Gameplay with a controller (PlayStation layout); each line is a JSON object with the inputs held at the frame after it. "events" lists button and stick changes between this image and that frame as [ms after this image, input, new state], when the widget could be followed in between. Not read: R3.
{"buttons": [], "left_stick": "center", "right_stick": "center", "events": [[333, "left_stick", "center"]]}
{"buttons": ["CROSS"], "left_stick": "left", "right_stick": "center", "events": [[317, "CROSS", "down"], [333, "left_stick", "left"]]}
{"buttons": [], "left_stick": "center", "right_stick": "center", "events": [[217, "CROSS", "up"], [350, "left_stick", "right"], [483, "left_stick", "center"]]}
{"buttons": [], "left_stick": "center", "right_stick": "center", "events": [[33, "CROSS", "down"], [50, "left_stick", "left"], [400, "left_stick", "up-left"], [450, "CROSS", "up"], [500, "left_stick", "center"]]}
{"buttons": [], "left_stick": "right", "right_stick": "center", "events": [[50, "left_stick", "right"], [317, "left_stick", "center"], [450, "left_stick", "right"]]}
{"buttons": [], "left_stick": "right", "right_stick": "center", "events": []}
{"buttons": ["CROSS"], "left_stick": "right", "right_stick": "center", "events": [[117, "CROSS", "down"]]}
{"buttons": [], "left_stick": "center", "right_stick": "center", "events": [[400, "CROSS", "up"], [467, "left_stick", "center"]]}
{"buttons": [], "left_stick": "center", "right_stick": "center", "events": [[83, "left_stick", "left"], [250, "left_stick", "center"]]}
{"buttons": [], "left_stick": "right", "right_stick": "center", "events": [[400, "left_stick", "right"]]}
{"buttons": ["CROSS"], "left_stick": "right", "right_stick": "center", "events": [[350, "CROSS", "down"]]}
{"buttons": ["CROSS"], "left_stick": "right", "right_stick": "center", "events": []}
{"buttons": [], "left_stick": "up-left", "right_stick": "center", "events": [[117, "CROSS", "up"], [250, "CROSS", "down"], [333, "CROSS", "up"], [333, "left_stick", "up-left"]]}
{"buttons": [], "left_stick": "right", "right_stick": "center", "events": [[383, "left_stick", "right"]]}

# [BRIEF]
Pull every line with the string "CROSS" from the data above.

# [SOLUTION]
{"buttons": ["CROSS"], "left_stick": "left", "right_stick": "center", "events": [[317, "CROSS", "down"], [333, "left_stick", "left"]]}
{"buttons": [], "left_stick": "center", "right_stick": "center", "events": [[217, "CROSS", "up"], [350, "left_stick", "right"], [483, "left_stick", "center"]]}
{"buttons": [], "left_stick": "center", "right_stick": "center", "events": [[33, "CROSS", "down"], [50, "left_stick", "left"], [400, "left_stick", "up-left"], [450, "CROSS", "up"], [500, "left_stick", "center"]]}
{"buttons": ["CROSS"], "left_stick": "right", "right_stick": "center", "events": [[117, "CROSS", "down"]]}
{"buttons": [], "left_stick": "center", "right_stick": "center", "events": [[400, "CROSS", "up"], [467, "left_stick", "center"]]}
{"buttons": ["CROSS"], "left_stick": "right", "right_stick": "center", "events": [[350, "CROSS", "down"]]}
{"buttons": ["CROSS"], "left_stick": "right", "right_stick": "center", "events": []}
{"buttons": [], "left_stick": "up-left", "right_stick": "center", "events": [[117, "CROSS", "up"], [250, "CROSS", "down"], [333, "CROSS", "up"], [333, "left_stick", "up-left"]]}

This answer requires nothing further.